40.
A finales julio Hervé Joncour partió con su mujer hacia Niza. Se establecieron en una pequeña villa a orillas del mar. Así lo había querido Hélène, convencida de que la serenidad de un refugio apartado conseguiría apaciguar el humor melancólico que parecía haberse apoderado de su marido. Tuvo la sagacidad, por otra parte, de hacerlo pasar por un capricho personal suyo, regalando al hombre que la amaba el placer de perdonárselo.
Pasaron juntos tres semanas de pequeña, intachable felicidad. Los días en que el calor aflojaba, alquilaban una carroza y se divertían descubriendo pueblos escondidos en las colinas, desde donde el fondo del mar parecía de papel de colores. De vez en cuando se dejaban caer por la ciudad para un concierto o encuentro mundano.
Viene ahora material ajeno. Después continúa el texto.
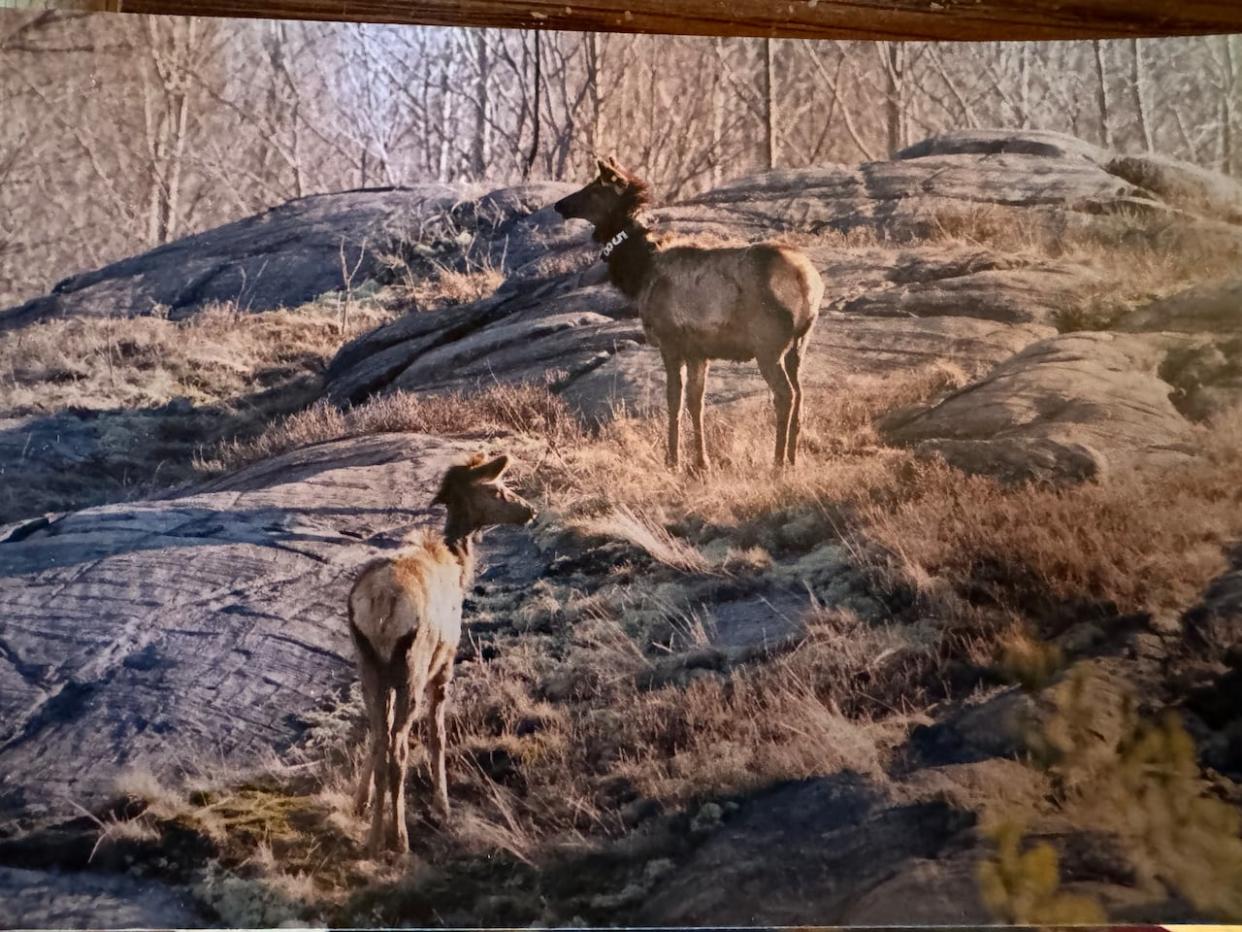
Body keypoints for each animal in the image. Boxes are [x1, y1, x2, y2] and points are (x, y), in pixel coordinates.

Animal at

Una noche aceptaron la invitación de un barón italiano que celebraba su sexagésimo cumpleaños con una solemne cena en el Hôtel Suisse. Estaban en los postres cuando Hervé Joncour levantó la vista hacia Hélène. Estaba sentada al otro lado de la mesa, junto a un atractivo caballero inglés que, curiosamente, lucía en la solapa del chaqué una coronita de pequeñas flores azules. Hervé Joncour le vio inclinarse hacia Hélène y susurrarle algo al oído. Hélène se echó a reír, de un modo bellísimo, y, mientras se reía, se desplazó ligeramente hacia el caballero inglés, llegando a rozarle con sus cabellos el hombro, en un gesto que no tenía nada de embarazoso pero que era de una exactitud desconcertante. Hervé Joncour inclinó la vista sobre su plato. No pudo dejar de notar que su mano, que sostenía una cucharilla de plata, estaba indudablemente temblando.
Más tarde, en el fumoir, Hervé Joncour se acercó, tambaleándose debido al excesivo alcohol ingerido, a un hombre que, sentado solo ante una mesa, miraba al frente con una vaga expresión de estupidez en el rostro. Se inclinó hacia él y le dijo lentamente
—Debo comunicaros una cosa muy importante, monsieur. Damos todos asco. Somos todos maravillosos, y damos todos asco.
El hombre procedía de Dresde. Era tratante de ganado y no entendía bien el francés. Estalló en fragorosas carcajadas haciendo gestos afirmativos con la cabeza repetidamente, como si no pudiera contenerse.
Hervé Joncour y su mujer permanecieron en la Riviera hasta principios de septiembre. Abandonaron la pequeña villa con añoranza, puesto que habían llegado a sentir, entre aquellos muros, la suerte de amarse.